Associated Press, Mardi 12 Mai 2026
Le patron de l’Organisation Mondiale de la Santé a estimé mardi que le « travail » des autorités sanitaires n’était « pas terminé » après l’évacuation réussie de plus d’une centaine de passagers et membres d’équipage du MV Hondius où un foyer d’hantavirus avait été detecté.
« Notre travail n’est pas terminé », a averti le patron de l’OMSTedros Adhanom Ghebreyesus lors d’une conférence de presse conjointe avec le Premier ministre espagnol Pedro Sánchez à Madrid au lendemain de la fin des opérations d’évacuation du navire de croisière MV Hondius, qui a repris lundi soir la direction des Pays-Bas depuis les Canaries, avec une partie de son équipage encore à bord.
« Compte tenu de la longue période d’incubation du virus (…) d’autres cas » pourraient apparaître dans les semaines à venir, a-t-il martelé, disant « espérer » mardi que les pays suivront « les conseils et les recommandations » de l’OMS dans la lutte contre l’hantavirus.
Les occupants du bateau évacués sont des ressortissants d’une vingtaine de pays différents.
« L’OMS dispose de directives claires », a-t-il rappelé avant d’évoquer « la question de la souveraineté » nationale.
« Nous ne pouvons pas contraindre les pays à appliquer nos protocoles. Nous pouvons seulement conseiller et recommander », a-t-il poursuivi.
« La recommandation de l’OMS est qu’elles (les personnes évacuées) soient suivies activement, dans un centre de quarantaine désigné ou à domicile, pendant 42 jours à compter de la dernière exposition, qui est le 10 mai, ce qui nous amène au 21 juin », a-t-il détaillé.
« Je comprends parfaitement que la population de Tenerife ait pu être préoccupée par le débarquement, sur ses côtes », a-t-il dit.
« Le risque est faible, tant pour la population de Tenerife qu’à l’échelle mondiale, et tous nos efforts au cours de la semaine écoulée ont visé à le maintenir à ce niveau », a-t-il ajouté, disant prendre « la situation très au sérieux ».

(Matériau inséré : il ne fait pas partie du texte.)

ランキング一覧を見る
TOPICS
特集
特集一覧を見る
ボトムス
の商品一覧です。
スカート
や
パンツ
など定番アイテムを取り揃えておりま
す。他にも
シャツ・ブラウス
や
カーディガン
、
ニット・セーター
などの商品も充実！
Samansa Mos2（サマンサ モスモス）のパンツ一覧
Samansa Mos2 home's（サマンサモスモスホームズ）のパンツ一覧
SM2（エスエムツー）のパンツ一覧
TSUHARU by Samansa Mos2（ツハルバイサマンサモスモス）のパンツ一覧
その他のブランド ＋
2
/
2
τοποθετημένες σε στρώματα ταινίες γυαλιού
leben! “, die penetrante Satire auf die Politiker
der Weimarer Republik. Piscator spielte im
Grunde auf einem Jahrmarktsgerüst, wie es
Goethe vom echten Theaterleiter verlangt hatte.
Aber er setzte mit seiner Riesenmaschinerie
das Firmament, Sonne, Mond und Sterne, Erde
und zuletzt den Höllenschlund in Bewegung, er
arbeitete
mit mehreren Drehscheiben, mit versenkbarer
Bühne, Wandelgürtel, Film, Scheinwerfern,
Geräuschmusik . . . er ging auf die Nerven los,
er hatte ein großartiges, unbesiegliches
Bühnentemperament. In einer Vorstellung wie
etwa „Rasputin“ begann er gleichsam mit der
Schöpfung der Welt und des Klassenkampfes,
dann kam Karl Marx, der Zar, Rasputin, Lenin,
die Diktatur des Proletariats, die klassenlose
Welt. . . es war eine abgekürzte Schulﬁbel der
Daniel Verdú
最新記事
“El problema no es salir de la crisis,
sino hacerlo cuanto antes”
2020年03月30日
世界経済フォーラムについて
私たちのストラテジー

De son côté, le Premier ministre espagnol a salué la réussite de cette opération: « le monde n'(avait) pas besoin de plus d’égoïsme, ni de plus de peur », a-t-il lancé, une allusion aux réticences de certains en Espagne, et en particulier aux Canaries, qui refusaient d’accueillir le navire pour procéder à son évacuation.
« Ces derniers jours, nous avons entendu de nombreux représentants publics se demander pourquoi le pays africain du Cap-Vert n’accueillait pas l’opération », a rappelé le chef du gouvernement, faisant référence sans le citer au président régional des Canaries notamment.
« Mais pour nous, il était clair que ce n’était pas la question, que la vraie question en était une autre (…) Pourquoi ne viendrions-nous pas en aide à ceux qui en ont besoin si nous en avons les moyens ? », a-t-il ajouté.
Le navire, reparti lundi soir avec une partie de son équipage, est attendu aux Pays-Bas, mais pas avant dimanche soir.